Papa Francesco ha inaugurato il 27 gennaio 2022 l’anno giudiziario della Rota Romana ricevendo in udienza nella Sala Clementina gli Officiali, gli Avvocati e gli altri collaboratori del Tribunale Apostolico.
Tema centrale del discorso del pontefice il senso dell’amministrazione della giustizia in un percorso sinodale.
In questo anno dedicato alla famiglia come espressione della gioia dell’amore occorre superare l’interesse soggettivo nelle cause matrimoniali a favore di un discernimento sulla veridicità fondamentale del matrimonio tra un uomo e una donna prima ancora della sua validità formale.

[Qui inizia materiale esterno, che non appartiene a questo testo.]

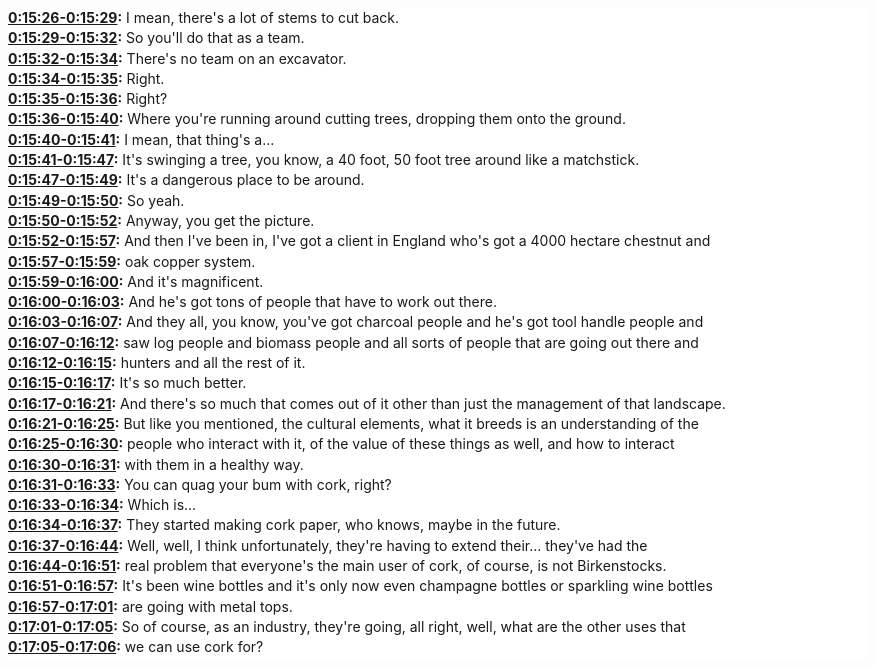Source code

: **[0:15:26-0:15:29](https://regenerativeskills.com/abundantedge-darren-doherty-2/#t=0:15:26):**  I mean, there's a lot of stems to cut back.  
**[0:15:29-0:15:32](https://regenerativeskills.com/abundantedge-darren-doherty-2/#t=0:15:29):**  So you'll do that as a team.  
**[0:15:32-0:15:34](https://regenerativeskills.com/abundantedge-darren-doherty-2/#t=0:15:32):**  There's no team on an excavator.  
**[0:15:34-0:15:35](https://regenerativeskills.com/abundantedge-darren-doherty-2/#t=0:15:34):**  Right.  
**[0:15:35-0:15:36](https://regenerativeskills.com/abundantedge-darren-doherty-2/#t=0:15:35):**  Right?  
**[0:15:36-0:15:40](https://regenerativeskills.com/abundantedge-darren-doherty-2/#t=0:15:36):**  Where you're running around cutting trees, dropping them onto the ground.  
**[0:15:40-0:15:41](https://regenerativeskills.com/abundantedge-darren-doherty-2/#t=0:15:40):**  I mean, that thing's a...  
**[0:15:41-0:15:47](https://regenerativeskills.com/abundantedge-darren-doherty-2/#t=0:15:41):**  It's swinging a tree, you know, a 40 foot, 50 foot tree around like a matchstick.  
**[0:15:47-0:15:49](https://regenerativeskills.com/abundantedge-darren-doherty-2/#t=0:15:47):**  It's a dangerous place to be around.  
**[0:15:49-0:15:50](https://regenerativeskills.com/abundantedge-darren-doherty-2/#t=0:15:49):**  So yeah.  
**[0:15:50-0:15:52](https://regenerativeskills.com/abundantedge-darren-doherty-2/#t=0:15:50):**  Anyway, you get the picture.  
**[0:15:52-0:15:57](https://regenerativeskills.com/abundantedge-darren-doherty-2/#t=0:15:52):**  And then I've been in, I've got a client in England who's got a 4000 hectare chestnut and  
**[0:15:57-0:15:59](https://regenerativeskills.com/abundantedge-darren-doherty-2/#t=0:15:57):**  oak copper system.  
**[0:15:59-0:16:00](https://regenerativeskills.com/abundantedge-darren-doherty-2/#t=0:15:59):**  And it's magnificent.  
**[0:16:00-0:16:03](https://regenerativeskills.com/abundantedge-darren-doherty-2/#t=0:16:00):**  And he's got tons of people that have to work out there.  
**[0:16:03-0:16:07](https://regenerativeskills.com/abundantedge-darren-doherty-2/#t=0:16:03):**  And they all, you know, you've got charcoal people and he's got tool handle people and  
**[0:16:07-0:16:12](https://regenerativeskills.com/abundantedge-darren-doherty-2/#t=0:16:07):**  saw log people and biomass people and all sorts of people that are going out there and  
**[0:16:12-0:16:15](https://regenerativeskills.com/abundantedge-darren-doherty-2/#t=0:16:12):**  hunters and all the rest of it.  
**[0:16:15-0:16:17](https://regenerativeskills.com/abundantedge-darren-doherty-2/#t=0:16:15):**  It's so much better.  
**[0:16:17-0:16:21](https://regenerativeskills.com/abundantedge-darren-doherty-2/#t=0:16:17):**  And there's so much that comes out of it other than just the management of that landscape.  
**[0:16:21-0:16:25](https://regenerativeskills.com/abundantedge-darren-doherty-2/#t=0:16:21):**  But like you mentioned, the cultural elements, what it breeds is an understanding of the  
**[0:16:25-0:16:30](https://regenerativeskills.com/abundantedge-darren-doherty-2/#t=0:16:25):**  people who interact with it, of the value of these things as well, and how to interact  
**[0:16:30-0:16:31](https://regenerativeskills.com/abundantedge-darren-doherty-2/#t=0:16:30):**  with them in a healthy way.  
**[0:16:31-0:16:33](https://regenerativeskills.com/abundantedge-darren-doherty-2/#t=0:16:31):**  You can quag your bum with cork, right?  
**[0:16:33-0:16:34](https://regenerativeskills.com/abundantedge-darren-doherty-2/#t=0:16:33):**  Which is...  
**[0:16:34-0:16:37](https://regenerativeskills.com/abundantedge-darren-doherty-2/#t=0:16:34):**  They started making cork paper, who knows, maybe in the future.  
**[0:16:37-0:16:44](https://regenerativeskills.com/abundantedge-darren-doherty-2/#t=0:16:37):**  Well, well, I think unfortunately, they're having to extend their... they've had the  
**[0:16:44-0:16:51](https://regenerativeskills.com/abundantedge-darren-doherty-2/#t=0:16:44):**  real problem that everyone's the main user of cork, of course, is not Birkenstocks.  
**[0:16:51-0:16:57](https://regenerativeskills.com/abundantedge-darren-doherty-2/#t=0:16:51):**  It's been wine bottles and it's only now even champagne bottles or sparkling wine bottles  
**[0:16:57-0:17:01](https://regenerativeskills.com/abundantedge-darren-doherty-2/#t=0:16:57):**  are going with metal tops.  
**[0:17:01-0:17:05](https://regenerativeskills.com/abundantedge-darren-doherty-2/#t=0:17:01):**  So of course, as an industry, they're going, all right, well, what are the other uses that  
**[0:17:05-0:17:06](https://regenerativeskills.com/abundantedge-darren-doherty-2/#t=0:17:05):**  we can use cork for?  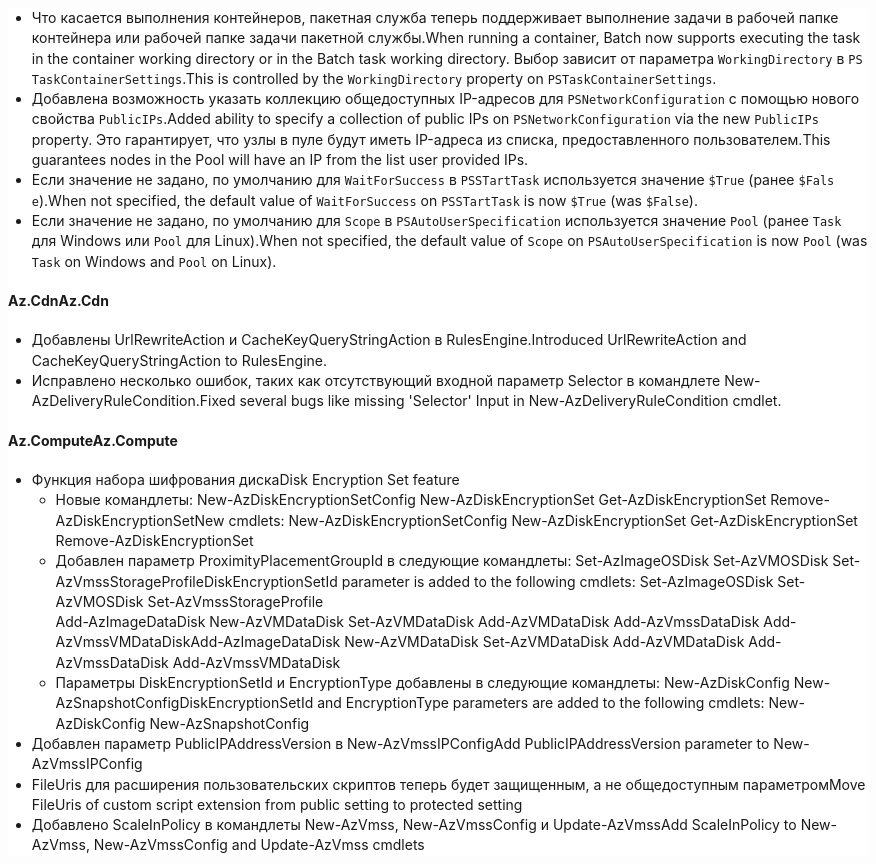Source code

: * <span data-ttu-id="71c25-253">Что касается выполнения контейнеров, пакетная служба теперь поддерживает выполнение задачи в рабочей папке контейнера или рабочей папке задачи пакетной службы.</span><span class="sxs-lookup"><span data-stu-id="71c25-253">When running a container, Batch now supports executing the task in the container working directory or in the Batch task working directory.</span></span> <span data-ttu-id="71c25-254">Выбор зависит от параметра `WorkingDirectory` в `PSTaskContainerSettings`.</span><span class="sxs-lookup"><span data-stu-id="71c25-254">This is controlled by the `WorkingDirectory` property on `PSTaskContainerSettings`.</span></span>
* <span data-ttu-id="71c25-255">Добавлена возможность указать коллекцию общедоступных IP-адресов для `PSNetworkConfiguration` с помощью нового свойства `PublicIPs`.</span><span class="sxs-lookup"><span data-stu-id="71c25-255">Added ability to specify a collection of public IPs on `PSNetworkConfiguration` via the new `PublicIPs` property.</span></span> <span data-ttu-id="71c25-256">Это гарантирует, что узлы в пуле будут иметь IP-адреса из списка, предоставленного пользователем.</span><span class="sxs-lookup"><span data-stu-id="71c25-256">This guarantees nodes in the Pool will have an IP from the list user provided IPs.</span></span>
* <span data-ttu-id="71c25-257">Если значение не задано, по умолчанию для `WaitForSuccess` в `PSSTartTask` используется значение `$True` (ранее `$False`).</span><span class="sxs-lookup"><span data-stu-id="71c25-257">When not specified, the default value of `WaitForSuccess` on `PSSTartTask` is now `$True` (was `$False`).</span></span>
* <span data-ttu-id="71c25-258">Если значение не задано, по умолчанию для `Scope` в `PSAutoUserSpecification` используется значение `Pool` (ранее `Task` для Windows или `Pool` для Linux).</span><span class="sxs-lookup"><span data-stu-id="71c25-258">When not specified, the default value of `Scope` on `PSAutoUserSpecification` is now `Pool` (was `Task` on Windows and `Pool` on Linux).</span></span>

#### <a name="azcdn"></a><span data-ttu-id="71c25-259">Az.Cdn</span><span class="sxs-lookup"><span data-stu-id="71c25-259">Az.Cdn</span></span>
* <span data-ttu-id="71c25-260">Добавлены UrlRewriteAction и CacheKeyQueryStringAction в RulesEngine.</span><span class="sxs-lookup"><span data-stu-id="71c25-260">Introduced UrlRewriteAction and CacheKeyQueryStringAction to RulesEngine.</span></span>
* <span data-ttu-id="71c25-261">Исправлено несколько ошибок, таких как отсутствующий входной параметр Selector в командлете New-AzDeliveryRuleCondition.</span><span class="sxs-lookup"><span data-stu-id="71c25-261">Fixed several bugs like missing 'Selector' Input in New-AzDeliveryRuleCondition cmdlet.</span></span>

#### <a name="azcompute"></a><span data-ttu-id="71c25-262">Az.Compute</span><span class="sxs-lookup"><span data-stu-id="71c25-262">Az.Compute</span></span>
* <span data-ttu-id="71c25-263">Функция набора шифрования диска</span><span class="sxs-lookup"><span data-stu-id="71c25-263">Disk Encryption Set feature</span></span>
    - <span data-ttu-id="71c25-264">Новые командлеты:   New-AzDiskEncryptionSetConfig   New-AzDiskEncryptionSet   Get-AzDiskEncryptionSet   Remove-AzDiskEncryptionSet</span><span class="sxs-lookup"><span data-stu-id="71c25-264">New cmdlets:   New-AzDiskEncryptionSetConfig   New-AzDiskEncryptionSet   Get-AzDiskEncryptionSet   Remove-AzDiskEncryptionSet</span></span>
    - <span data-ttu-id="71c25-265">Добавлен параметр ProximityPlacementGroupId в следующие командлеты: Set-AzImageOSDisk Set-AzVMOSDisk Set-AzVmssStorageProfile</span><span class="sxs-lookup"><span data-stu-id="71c25-265">DiskEncryptionSetId parameter is added to the following cmdlets: Set-AzImageOSDisk Set-AzVMOSDisk Set-AzVmssStorageProfile</span></span>        
        <span data-ttu-id="71c25-266">Add-AzImageDataDisk New-AzVMDataDisk Set-AzVMDataDisk Add-AzVMDataDisk Add-AzVmssDataDisk Add-AzVmssVMDataDisk</span><span class="sxs-lookup"><span data-stu-id="71c25-266">Add-AzImageDataDisk New-AzVMDataDisk Set-AzVMDataDisk Add-AzVMDataDisk Add-AzVmssDataDisk Add-AzVmssVMDataDisk</span></span>
    - <span data-ttu-id="71c25-267">Параметры DiskEncryptionSetId и EncryptionType добавлены в следующие командлеты:   New-AzDiskConfig   New-AzSnapshotConfig</span><span class="sxs-lookup"><span data-stu-id="71c25-267">DiskEncryptionSetId and EncryptionType parameters are added to the following cmdlets:   New-AzDiskConfig   New-AzSnapshotConfig</span></span>
* <span data-ttu-id="71c25-268">Добавлен параметр PublicIPAddressVersion в New-AzVmssIPConfig</span><span class="sxs-lookup"><span data-stu-id="71c25-268">Add PublicIPAddressVersion parameter to New-AzVmssIPConfig</span></span>
* <span data-ttu-id="71c25-269">FileUris для расширения пользовательских скриптов теперь будет защищенным, а не общедоступным параметром</span><span class="sxs-lookup"><span data-stu-id="71c25-269">Move FileUris of custom script extension from public setting to protected setting</span></span>
* <span data-ttu-id="71c25-270">Добавлено ScaleInPolicy в командлеты New-AzVmss, New-AzVmssConfig и Update-AzVmss</span><span class="sxs-lookup"><span data-stu-id="71c25-270">Add ScaleInPolicy to New-AzVmss, New-AzVmssConfig and Update-AzVmss cmdlets</span></span>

L’accompagnamento pastorale, inoltre, deve precedere la fase giudiziale a favore dei coniugi in difficoltà per poter arrivare alla guarigione delle ferite e scoprire la verità sulla propria unione e quindi sulla crisi che si attraversa.
“In questa cornice – dice il Pontefice – si comprende quanto sia importante l’impegno per favorire il perdono e la riconciliazione tra i coniugi, e anche per convalidare eventualmente il matrimonio nullo quando ciò è possibile e prudente”.
Qualora la sentenza definitiva non sia confacente alle attese personali, è necessario disporli alla pacifica accettazione.
L’impegno richiesto innanzitutto ai coniugi, deve riguardare anche i soggetti interessati al processo giudiziario nelle sue tappe.
Le tesi contrastanti e il contraddittorio tra le parti devono favorire l’apertura al dialogo, all’autocritica, senza la manipolazione dei fatti.
Papa Francesco nel ricordare la responsabilità degli avvocati e successivamente sollecitare la collaborazione sincera delle parti, cita anche l’aneddoto di un negoziato tra un vescovo e l’autorità civile di fronte a un caso controverso che riguardava il giudizio su un sacerdote.
L’amministrazione della giustizia nella Chiesa è una manifestazione della cura delle anime, che richiede sollecitudine pastorale per essere servitori della verità salvifica e della misericordia.
Il vescovo infatti è “il giudice originario”, non il vicario giudiziale, ha ribadito il Papa.
Come in altri ambiti della pastorale, anche nell’attività giudiziale bisogna favorire la cultura dell’ascolto, presupposto della cultura dell’incontro. Perciò sono deleterie le risposte standard ai problemi concreti delle singole persone. Ciascuna di esse, con la sua esperienza spesso segnata dal dolore, costituisce per il giudice ecclesiastico la concreta “periferia esistenziale” da cui deve muoversi ogni azione pastorale giudiziale.
Papa Francesco ha poi citato l’esortazione apostolica Amoris Laetitia dicendo che “la misericordia è la pienezza della giustizia e la manifestazione più luminosa della verità di Dio”.
Ai giudici non deve mai mancare il cuore pastorale, lo spirito di carità e di comprensione verso le persone che soffrono per il fallimento dalla loro vita coniugale. Per acquisire un tale stile occorre evitare il vicolo cieco del giuridicismo – che è una sorta di pelagianesimo legale; non è cattolico, è una visione autoreferenziale della legge.
La sentenza è infine l’esito di un attento discernimento che conduce a un’autorevole parola di verità sul vissuto personale, mettendo quindi in luce i percorsi che da lì si possono aprire. Essa dev’essere comprensibile per le persone coinvolte: solo così si porrà come momento di speciale rilevanza nel loro cammino umano e cristiano.